Mark and Pam Gleave who live in Amlwch in Anglesey adopted three children who all need around the clock life support.

The children’s medical needs have become greater which has caused their energy prices to increase.

As well as this, gas and electricity prices have begun to increase in the UK this year due to several factors.

  • A cold winter across Europe last year made us use more gas than normal so stored gas levels are much lower than normal
  • Increased demand from Asia (also had a cold winter) for liquefied natural gas

This alone has helped increase UK gas prices in the UK, Europe and Asia by 250% since January.

Pam and Mark have two grown children of their own and adopted their children after fostering.

Katie aged 19 and Kelly aged 14 suffer from PEHO syndrome which is a rare degenerative neurological condition making them unable to talk or walk and need 24-hour care.

Mason, 12 has brain damage which requires him to have complex medical care and is currently receiving that at Alder Hey Children’s Hospital in Liverpool.

There are more than 60 plugs for medical equipment in the daughters’ room alone.

Kelly, Katie and Mason Gleave

Ms Gleave said: “Our electricity bill alone is £776 a month – that doesn’t include heating or anything else.

“It’s not normal for a family to have 38 pieces of medical equipment running 24 hours a day.

“We see things are going up and up. Where are we going to find that money?”

Mr Gleave aged 61 was made redundant two years ago and planned on using the money to pay off their mortgage, but as the children’s health started to deteriorate their life-support machines were the priority.

Pam Gleave

The machines need to be available to use not 24/7 meaning all the batteries need to be charged in case of a power cut.

“It’s extremely difficult” exclaimed Ms Gleave.

“When Mark worked it wasn’t an issue, he used to work seven days a week, we never asked for anything from anybody.”

If the children were being looked after in a hospital it would cost the NHS around £2,000.

Ms Gleave admits they have discussed hospital care as an option as the bills are stacking up; “That’s never going to happen – we would never let that happen.”

“We have got things that we would sell before that would even be a thought in my mind.”

“We’d sell the house first.” She told BBC Wales Breakfast.

All equipment and carers are funded by the Betsi Cadwaladr Heath Board, but the running costs of the equipment are left to the parents. The couple now fears they won’t be able to cope without financial help.

They’ve turned to health staff for guidance but still feel lost and don’t know who to turn to.

Ms Gleave shared: “All we are asking for – is there some way we can get some support, because it’s not normal to have that amount of bills just to keep the children at home.

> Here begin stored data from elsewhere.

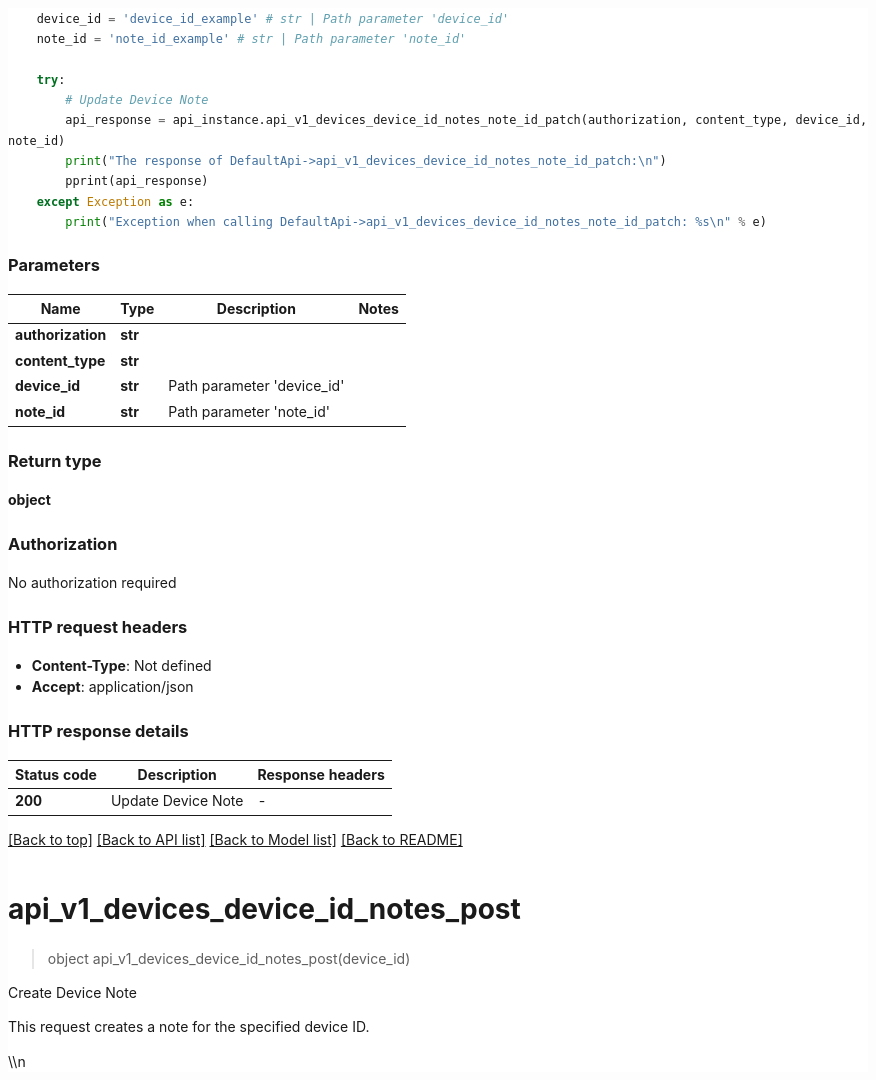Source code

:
 ```python
    device_id = 'device_id_example' # str | Path parameter 'device_id'
    note_id = 'note_id_example' # str | Path parameter 'note_id'

    try:
        # Update Device Note
        api_response = api_instance.api_v1_devices_device_id_notes_note_id_patch(authorization, content_type, device_id, note_id)
        print("The response of DefaultApi->api_v1_devices_device_id_notes_note_id_patch:\n")
        pprint(api_response)
    except Exception as e:
        print("Exception when calling DefaultApi->api_v1_devices_device_id_notes_note_id_patch: %s\n" % e)
```



### Parameters

Name | Type | Description  | Notes
------------- | ------------- | ------------- | -------------
 **authorization** | **str**|  | 
 **content_type** | **str**|  | 
 **device_id** | **str**| Path parameter &#39;device_id&#39; | 
 **note_id** | **str**| Path parameter &#39;note_id&#39; | 

### Return type

**object**

### Authorization

No authorization required

### HTTP request headers

 - **Content-Type**: Not defined
 - **Accept**: application/json

### HTTP response details
| Status code | Description | Response headers |
|-------------|-------------|------------------|
**200** | Update Device Note |  -  |

[[Back to top]](#) [[Back to API list]](../README.md#documentation-for-api-endpoints) [[Back to Model list]](../README.md#documentation-for-models) [[Back to README]](../README.md)

# **api_v1_devices_device_id_notes_post**
> object api_v1_devices_device_id_notes_post(device_id)

Create Device Note

<p>This request creates a note for the specified device ID.</p>\\n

“For us it’s all about keeping the children at home. It’s about giving them to good quality of life.

“We’ve got a wonderful social worker, and I do know they are trying to look into it. But they, I think, are in the same boat as us. It’s not happened before – so where do we go?”

Kelly Gleave

As if the bills weren’t enough of a worry the conservatory where the sisters say needs its roof replacing…

“We seem to be fighting, and not getting the answers that we need.

“It’s not about complaining or moaning, people have been wonderful, our social worker, our ventilator nurse. It’s just we don’t know where to turn, that’s the honest truth, we don’t know what to do.

“We don’t know what the next few months is going to bring for the children, and that’s a real worry.

“I would not in any way swap our lives with these beautiful children that are so amazing and keep you grounded.”

She added: “In a world that we live in today, honestly, they are amazing, wonderful children.”